___ Task input
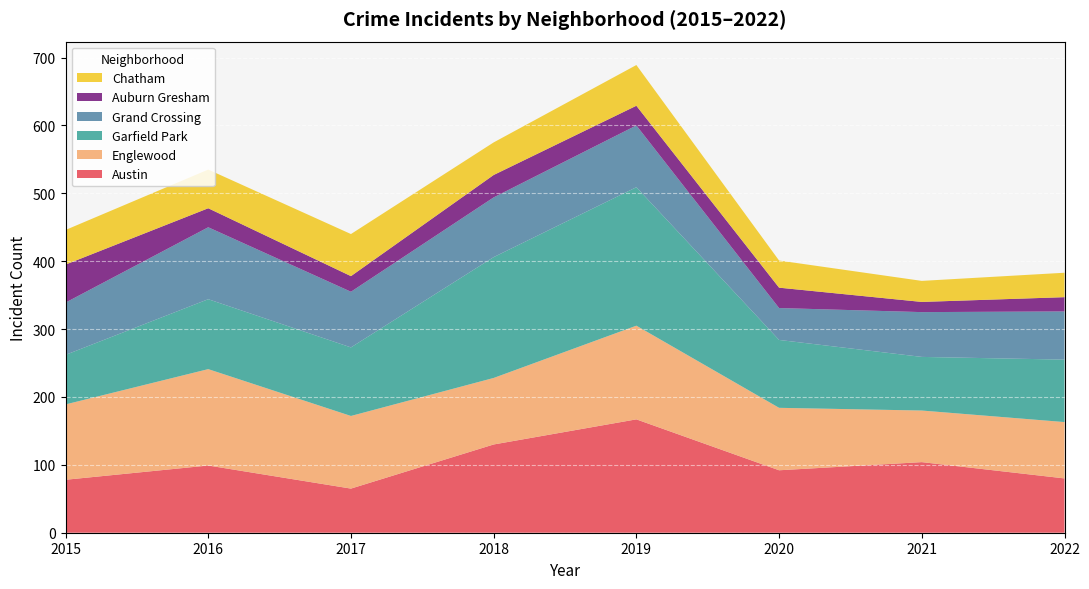

Reading left to right, extract all data points from this chart.

Austin: 78	99	65	130	167	92	104	80
Englewood: 111	142	107	98	138	92	76	83
Garfield Park: 73	103	101	178	204	100	79	92
Grand Crossing: 77	106	82	88	91	47	66	71
Auburn Gresham: 56	28	23	33	29	30	15	21
Chatham: 51	57	62	48	60	40	31	36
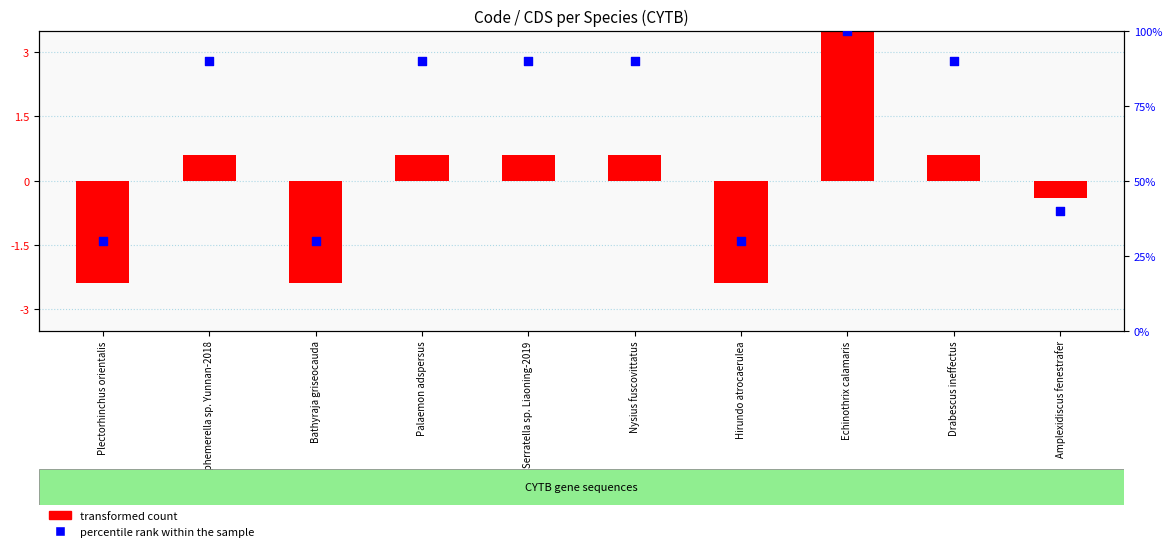

What is the total value across all series at Hirundo atrocaerulea?

27.6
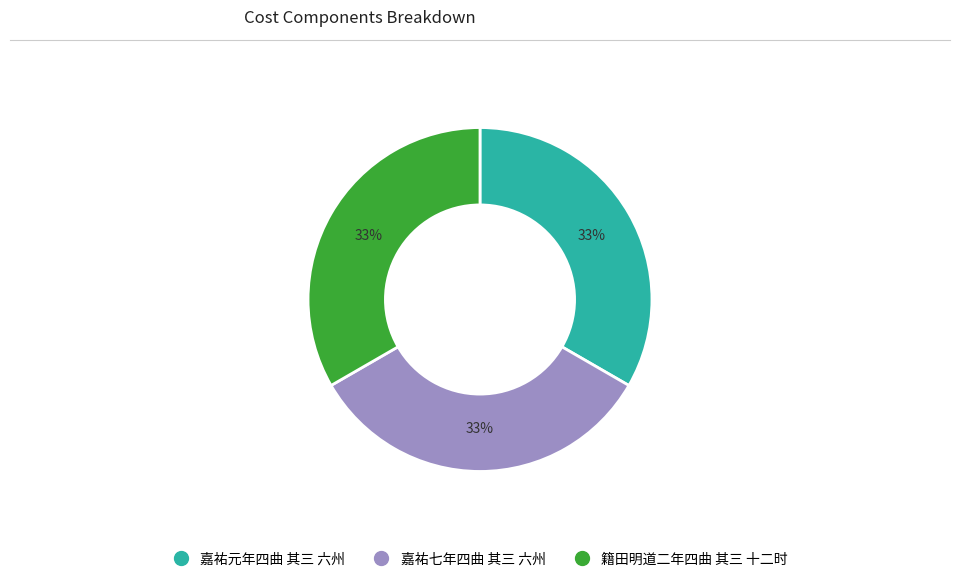

Do 籍田明道二年四曲 其三 十二时 and 嘉祐元年四曲 其三 六州 together represent more than half of the pie?

Yes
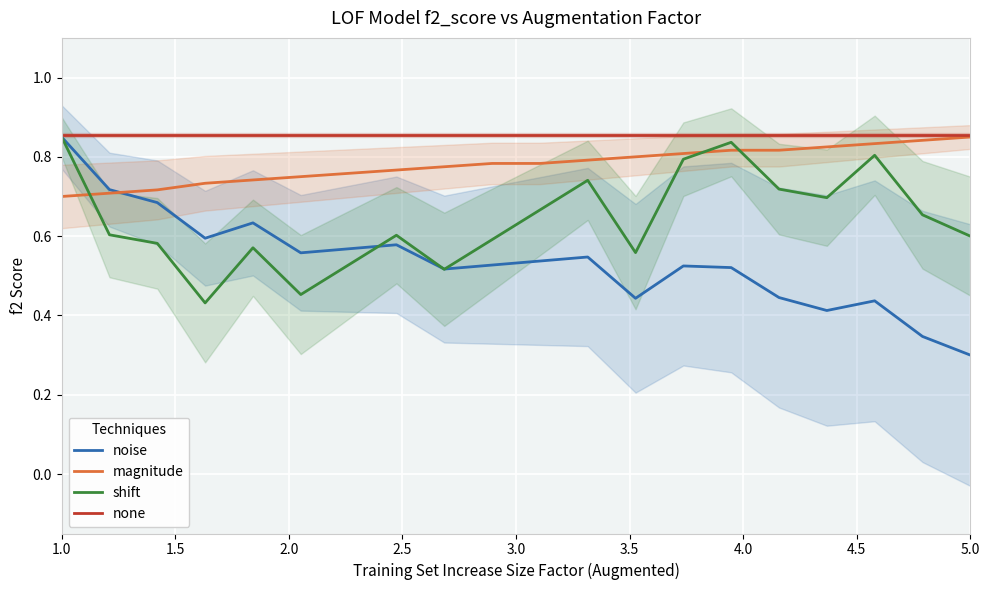

What is the maximum value shown in the chart?

0.9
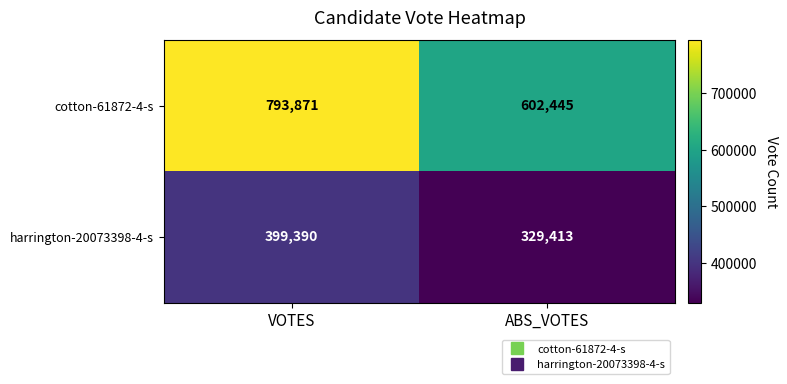

At which category is the sum across all series the highest?

VOTES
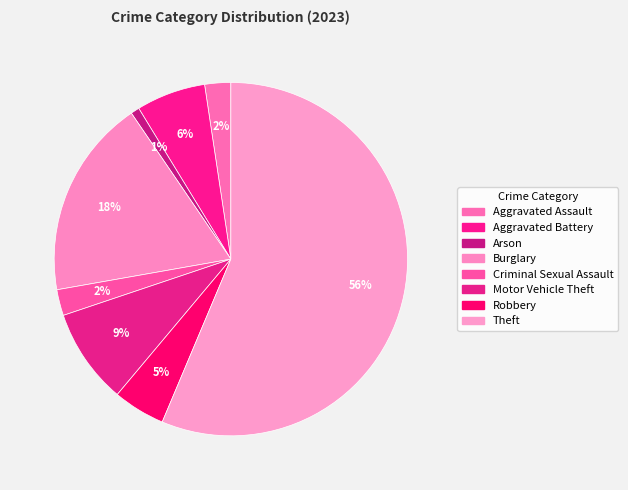

True or false: Criminal Sexual Assault accounts for 2% of the total.

True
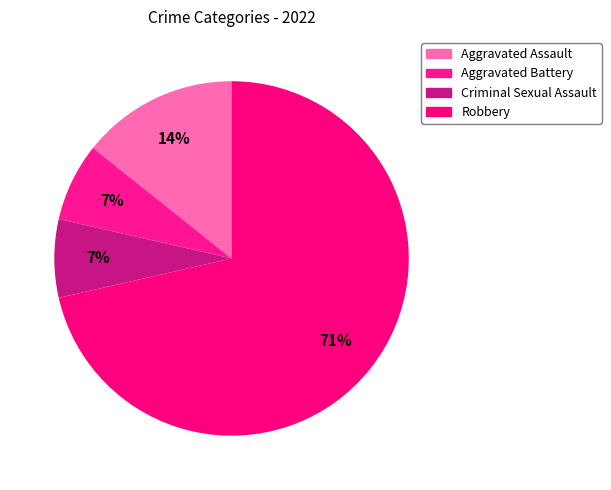

Which slice is the smallest?

Aggravated Battery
______
■ **Work to be completed**: Rewrite all the rows above with "chart" switched to "graph" and everything else unchanged. Leave out the pictures.

■ **Written reply**:
Reading left to right, extract all data points from this graph.

Austin: 78	99	65	130	167	92	104	80
Englewood: 111	142	107	98	138	92	76	83
Garfield Park: 73	103	101	178	204	100	79	92
Grand Crossing: 77	106	82	88	91	47	66	71
Auburn Gresham: 56	28	23	33	29	30	15	21
Chatham: 51	57	62	48	60	40	31	36

What is the total value across all series at Hirundo atrocaerulea?

27.6

Do 籍田明道二年四曲 其三 十二时 and 嘉祐元年四曲 其三 六州 together represent more than half of the pie?

Yes

What is the maximum value shown in the graph?

0.9

At which category is the sum across all series the highest?

VOTES

True or false: Criminal Sexual Assault accounts for 2% of the total.

True

Which slice is the smallest?

Aggravated Battery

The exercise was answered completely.